How to Make Lye
The first step to making soap is making lye. You could easily pick up soap at the local supermarket, but you'll probably find great satisfaction in doing it all yourself.
Steps
- Start a rain barrel to catch soft water. This is a key step. Depending upon how much lye you want to leach, make sure that you have 2 or 3 gallons of soft water before you proceed.
- Find a local brewer's supply house and pick up a wooden barrel and a cork about 3" long. You can use a cask-sized or waist-high barrel.
- Take the barrel home and drill a hole in it approx. 2" above the bottom. Make sure that the cork will fit snugly into the hole.
- Find a place that the barrel will be undisturbed. Lye is caustic. Take the necessary precautions. Put some bricks down and place the barrel on top of them. The brick base must be stable. It raises the barrel up so that you can easily drain off the lye into a container when it is ready. Give yourself room to work.
- Cover the bottom of the barrel with some palm-sized clean rocks (e.g. river rock). Cover the rocks with approximately 6" of straw (this can be hay or grass). This will filter the ashes and help your lye drain cleanly.
- Gather branches and/or logs of oak, ash, or fruitwoods. Remember that the best lye is made from hardwoods. Avoid pine, fir, and other evergreens.
- Burn it outside in a pile, or better yet, use it in your fireplace.
- Scoop the ashes out and put them in the prepped barrel. (Make sure that the ash is completely cold, or you'll set your barrel and anything around it on fire.) You can put in whatever amount you need.
- Put a pan under the hole and remove the cork. Pour the soft water in until you see it start to drain into the pan, then put the cork back in tight. The water level should be about 6" from the top. After a day, the first ash should settle and you can add more ash.
- Let it sit for at least 3 days. You can add ash all week and drain it regularly on a specific day of the week.
- Check to see if your lye is ready. For what are you leaching this lye? Body soap or heavy cleaning? Lye concentration gets stronger with each leaching. For average soap making, you can use these measures: Drop a fist-sized potato or a raw egg into the barrel. If it floats enough for a quarter-size piece to rise above the water, it is ready. If it doesn't, you need to add more ashes or drain all the water and re-leach it (pour it back into the cask and let it set one more cycle).
- Make sure that you have a wooden crock or glass container to catch your lye when it's ready. Put it under the tap, gently pull the cork, and fill your containers. Leave enough head room that they will be safe and easy to pour. Make sure that you have tight fitting lids.
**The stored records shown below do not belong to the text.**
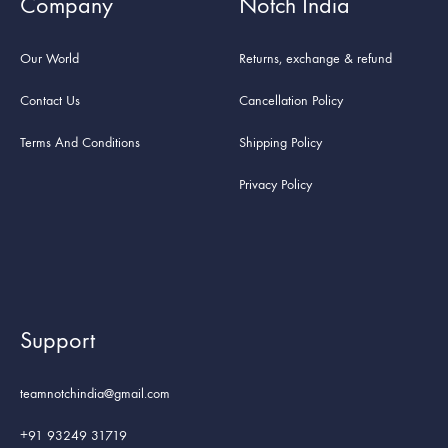
Company
Notch India
Our World
Returns, exchange & refund
Contact Us
Cancellation Policy
Terms And Conditions
Shipping Policy
Privacy Policy
Support
teamnotchindia@gmail.com
+91 93249 31719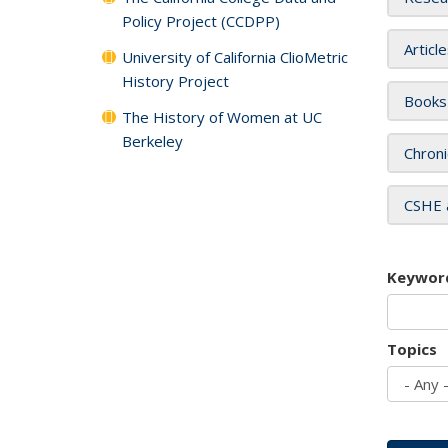
Policy Project (CCDPP)
Articl
University of California ClioMetric
History Project
Books
The History of Women at UC
Berkeley
Chroni
CSHE 
Keywor
Topics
- Store your lye in a cool dark place until use. (The sooner the better.)
Tips
- Do not start this project until you have collected 2-3 gallons of rain water and have purchased or scavenged all of your supplies.
- Make sure that your lye barrel has a stable foundation and is in a secure place where it cannot be knocked over by, for example, roving children.
- If you run a dehumidifier its collected water is an alternative to rainwater.
- To dispose of old leached ashes, dig a hole away from everything and pour the muck into it. Don't cover it until the ashes dry thoroughly.
Warnings
- Lye is a base, also known as an alkali. Both acids and bases are caustic; they "burn" anything that they touch. Please use common sense and follow the tips provided.
- Wear rubber gloves and eye protection when draining off or handling your lye, it can burn your skin and blind you!
- If you do get lye on yourself, rinse with vinegar - rinsing with water will produce heat and cause conventional burns.
- Adding concentrated acid or a base to water has a "heat of solution" and causes all of that heat. Adding a base to acid (vinegar) will have the "heat of solution" and a "heat of neutralization". If you are worried about the heat burns, vinegar will only make it worse.
- The safest way is to brush off the solids you can and what every you rinse it with, make sure there is a lot of it to absorb the heat of solution. Then five minutes of constant rinsing. MINIMUM. Especially if it is basic. Base will cause nerve damage as it works away and you may not feel the effects right away as it eats though your skin (very painful and disfiguring).
- For all backyard chemists, gloves (the yellow kitchen ones will do), glasses (sunglasses are fine in a pinch) and covering up is a must. There is a reason for wearing the white coat and the goggles.